Edvaldo Santana
Diretor executivo na NEAL – Negócios de Energia Associados Ltda
“Há cerca de uma semana, em post que não foi possível confirmar a autenticidade, alguém, a partir de alguns números que pareciam reais, afirmava que, com a evolução da solar, com o tempo, no Brasil, seria reduzida a dependência das UHEs. Não era a primeira vez que eu tinha lido sobre isso. Vamos ver se é verdade.
Suponha um sistema cuja oferta só tenha duas fontes, solar e UHEs, com potência instalada de 50 GW e 100 GW, respectivamente. Entre 11 h e 14 h a carga é de 100 GW, e cada fonte atende 50%. Entre 14 h e 18 h, a geração média da solar cai para 15 GW e a carga passa 110 GW
A partir do início da redução da solar, até chegar a zero, a rampa, em cerca de 4 horas, é entre 45 e 60 GW. Não é simples, mas é um valor possível para quem tem 100 GW.
Agora admita que a potência da solar passou para 100 GW. Nessa condição, tal fonte atenderia toda carga entre 11 e 14h. Só que agora o esforço das UHEs para “subir” a rampa seria de 95 GW, que é impossível, todos os dias, o ano todo, para uma potência total de 100 GW, mesmo que tal potência tenha flexibilidade de 100%. Sem contar que as UHEs prestam outros serviços, além dos diversos tipos de reservas. Assim, no exemplo, elevação da capacidade instalada da solar exigiria bem mais que 100 GW de hidrelétricas.

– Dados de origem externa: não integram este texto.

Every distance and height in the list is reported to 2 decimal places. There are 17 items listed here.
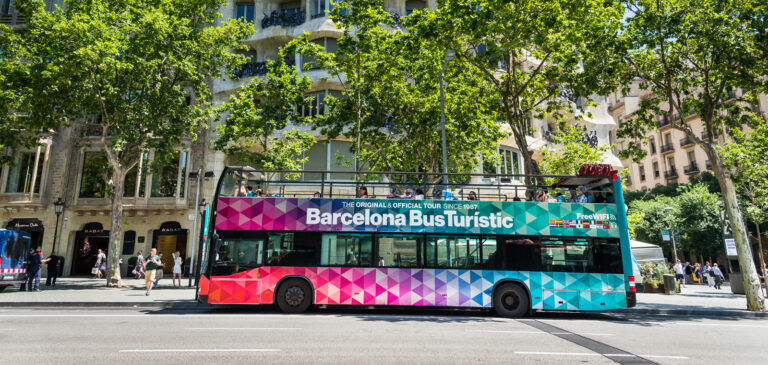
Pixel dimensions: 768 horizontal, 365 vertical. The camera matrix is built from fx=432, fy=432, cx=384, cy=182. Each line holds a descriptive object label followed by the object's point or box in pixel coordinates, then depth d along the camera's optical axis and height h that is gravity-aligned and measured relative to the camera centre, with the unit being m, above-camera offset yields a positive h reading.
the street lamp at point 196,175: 23.54 +4.97
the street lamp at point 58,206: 23.44 +3.22
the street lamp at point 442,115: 17.50 +6.25
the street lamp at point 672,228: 38.43 +3.29
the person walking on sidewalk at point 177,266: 20.15 +0.01
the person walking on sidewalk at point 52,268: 20.12 -0.06
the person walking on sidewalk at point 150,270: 15.41 -0.13
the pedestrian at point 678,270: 29.85 -0.34
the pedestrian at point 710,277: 30.12 -0.83
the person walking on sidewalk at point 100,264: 23.58 +0.13
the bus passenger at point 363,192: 12.53 +2.11
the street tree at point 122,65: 17.61 +8.54
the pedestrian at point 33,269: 17.55 -0.09
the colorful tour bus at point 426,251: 11.68 +0.39
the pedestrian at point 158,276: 19.28 -0.43
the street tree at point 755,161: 23.61 +5.79
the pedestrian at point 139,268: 22.95 -0.09
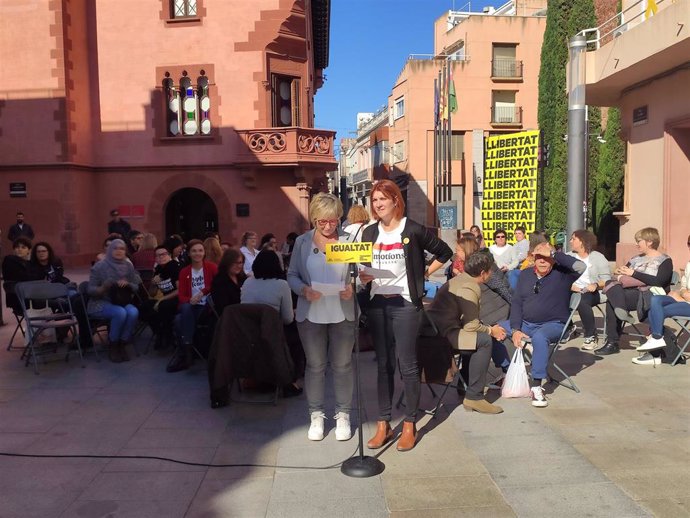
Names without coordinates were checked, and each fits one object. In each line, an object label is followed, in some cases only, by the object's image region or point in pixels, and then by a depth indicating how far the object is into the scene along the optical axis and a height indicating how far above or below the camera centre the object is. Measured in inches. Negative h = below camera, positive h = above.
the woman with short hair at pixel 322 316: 183.2 -30.6
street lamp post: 402.0 +34.1
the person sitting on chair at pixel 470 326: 212.5 -39.3
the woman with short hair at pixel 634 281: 287.0 -34.3
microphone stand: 163.3 -66.1
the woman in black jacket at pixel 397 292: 178.2 -23.3
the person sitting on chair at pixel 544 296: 232.1 -33.0
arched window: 729.6 +121.5
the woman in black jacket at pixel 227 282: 254.5 -29.1
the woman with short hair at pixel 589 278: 307.4 -34.5
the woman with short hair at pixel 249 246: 389.8 -22.8
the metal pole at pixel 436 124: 1135.0 +154.7
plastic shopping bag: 223.1 -60.3
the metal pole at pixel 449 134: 1022.0 +119.7
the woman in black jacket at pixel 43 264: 321.1 -26.4
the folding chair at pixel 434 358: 205.0 -48.1
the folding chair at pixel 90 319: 301.6 -51.2
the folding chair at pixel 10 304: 311.5 -45.1
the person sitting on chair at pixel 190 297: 279.4 -38.9
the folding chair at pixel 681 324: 270.4 -51.0
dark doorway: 789.9 -5.4
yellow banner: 470.3 +18.8
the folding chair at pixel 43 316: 283.3 -47.5
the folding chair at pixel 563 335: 232.7 -48.8
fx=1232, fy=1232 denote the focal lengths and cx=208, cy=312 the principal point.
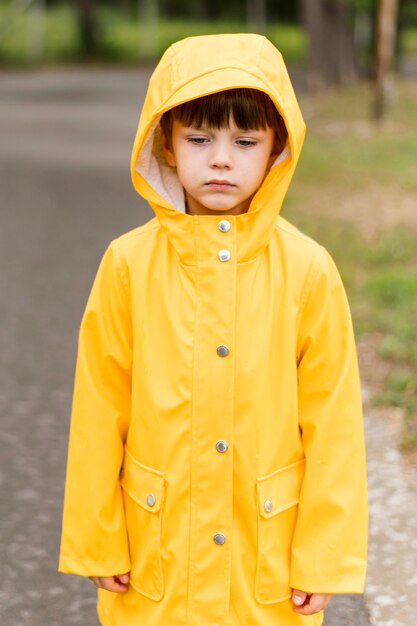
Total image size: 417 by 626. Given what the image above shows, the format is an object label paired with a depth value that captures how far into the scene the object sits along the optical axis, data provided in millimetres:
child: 2406
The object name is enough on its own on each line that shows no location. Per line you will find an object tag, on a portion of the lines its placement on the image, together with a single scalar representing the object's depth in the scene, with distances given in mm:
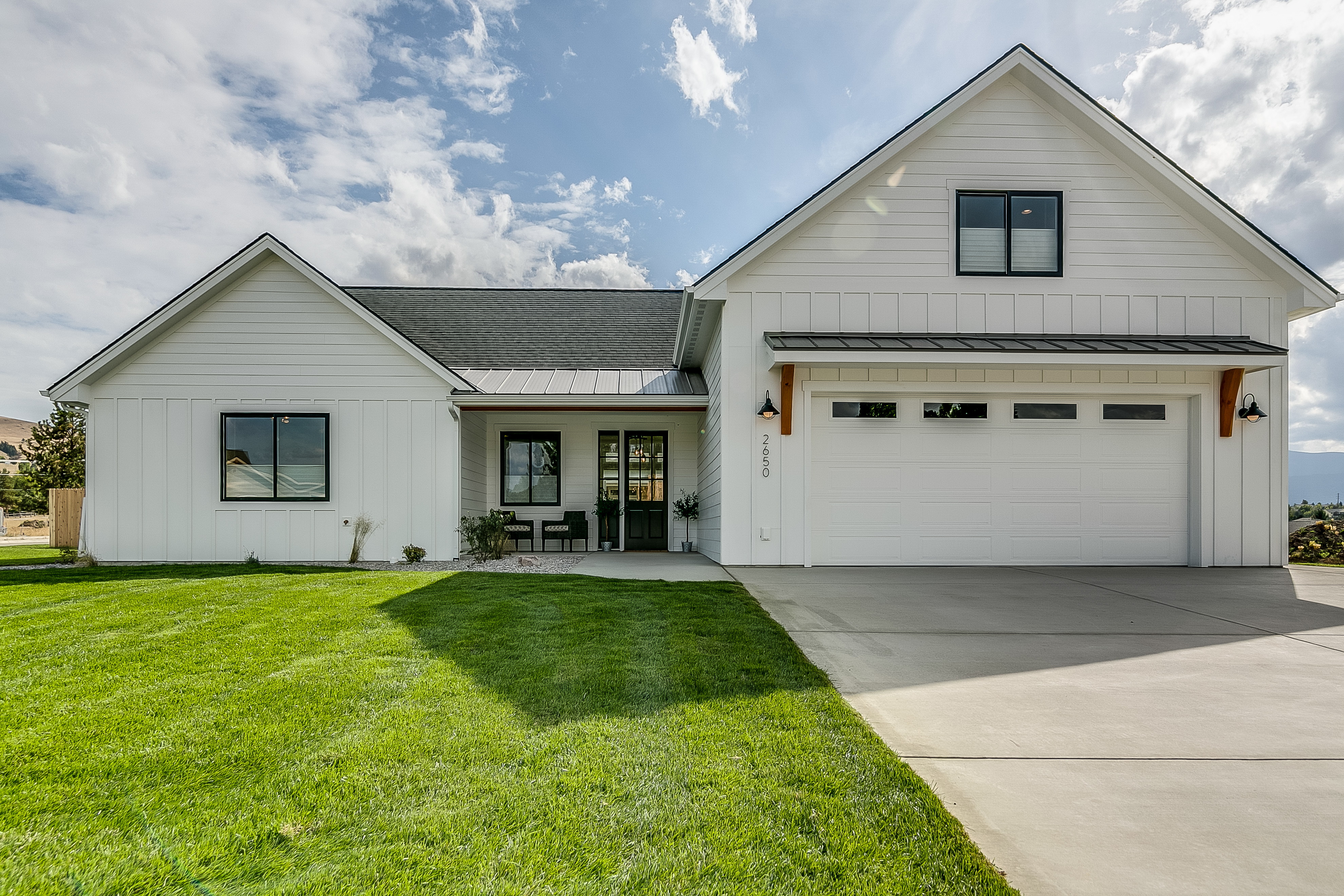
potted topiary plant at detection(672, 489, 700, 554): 12711
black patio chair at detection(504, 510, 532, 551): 12627
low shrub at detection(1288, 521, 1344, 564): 11352
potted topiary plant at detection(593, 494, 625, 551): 13016
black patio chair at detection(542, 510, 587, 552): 12703
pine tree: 20609
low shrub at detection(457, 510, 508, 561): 10602
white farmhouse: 9141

E se, além das UHEs existissem outras fontes, como no Brasil? O problema não muda muito. O volume de GWs necessário para subir a rampa até diminuiria, mas seguirá a aumentar na proporção direta do crescimento da solar, isto é, da inclinação e do comprimento do “pescoço do pato”.

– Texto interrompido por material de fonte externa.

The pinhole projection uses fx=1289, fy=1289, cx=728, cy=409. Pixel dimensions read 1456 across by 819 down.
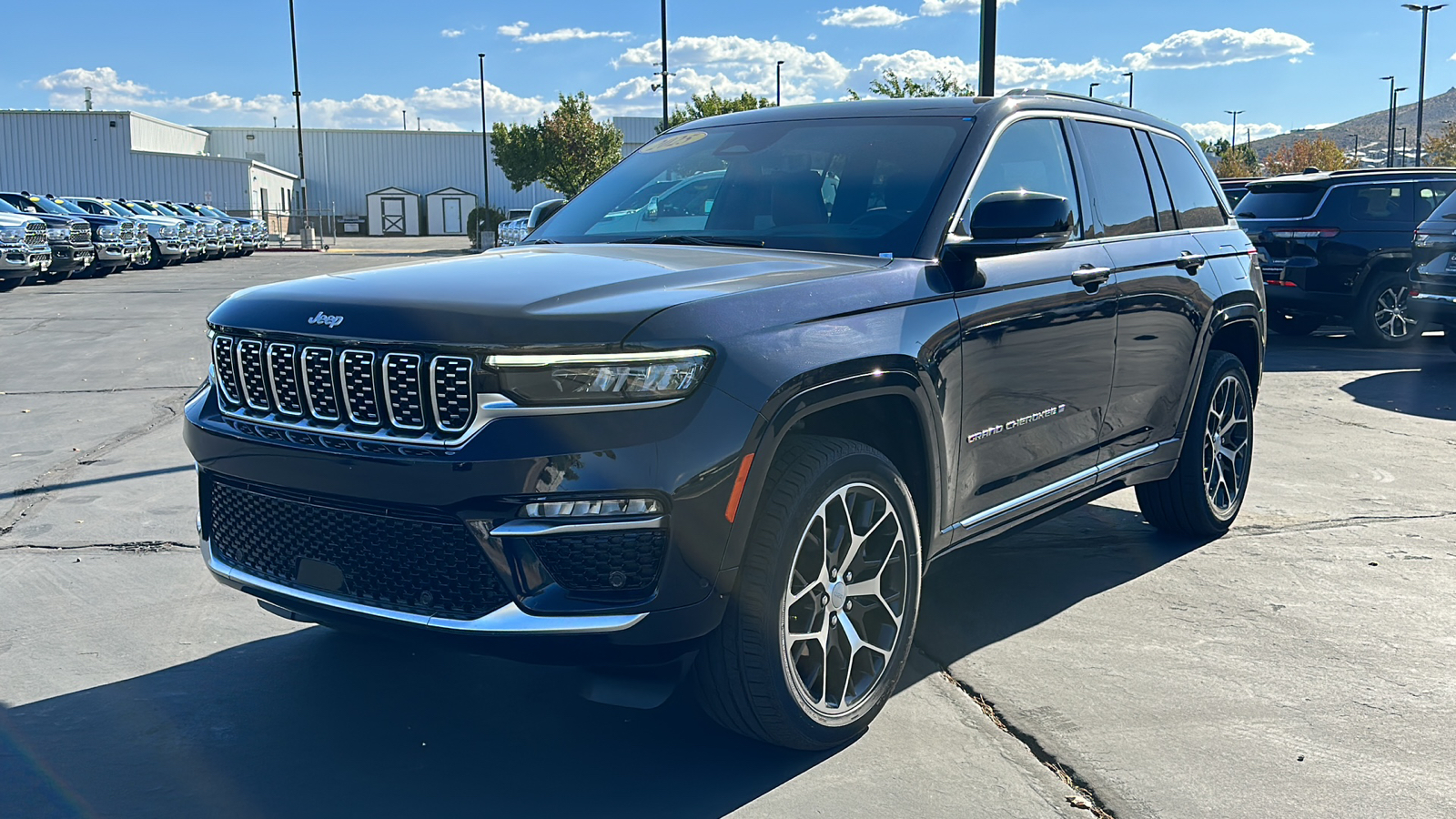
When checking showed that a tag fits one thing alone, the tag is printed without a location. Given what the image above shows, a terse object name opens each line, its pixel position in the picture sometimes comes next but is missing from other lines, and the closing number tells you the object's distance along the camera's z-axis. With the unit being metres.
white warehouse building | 62.91
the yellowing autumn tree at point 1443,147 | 68.62
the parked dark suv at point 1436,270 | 11.66
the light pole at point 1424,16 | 49.22
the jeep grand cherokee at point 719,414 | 2.96
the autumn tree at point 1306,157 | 94.38
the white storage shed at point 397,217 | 78.25
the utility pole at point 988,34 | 12.31
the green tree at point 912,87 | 31.06
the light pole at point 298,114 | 52.22
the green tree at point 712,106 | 56.84
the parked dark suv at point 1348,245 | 13.70
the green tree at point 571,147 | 61.47
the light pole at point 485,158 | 57.19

Em palavras simples, o aumento da participação da solar sempre exigirá a contribuição de outras fontes flexíveis, que, nas condições atuais, são as UHEs e as UTEs a gás natural. E mais: a elevação da participação das fontes intermitentes, sobretudo da solar, torna o sistema menos flexível, o que aumenta a probabilidade de deterioração do limite de potência, e é natural que seja assim.
Esta é uma das principais razões de o ONS insistir no LRCP e, pelo que foi noticiado, exigir prontidão das UTEs.
Assim, é lenda que o aumento da participação da solar reduzirá a dependência das hidrelétricas. Acho até que a pessoa quis afirmar outra coisa, como, por exemplo, que a solar, em algumas horas do dia, supriria uma maior proporção da demanda, o que é ótimo, mas isso não implica reduzir a dependência de fontes flexíveis.”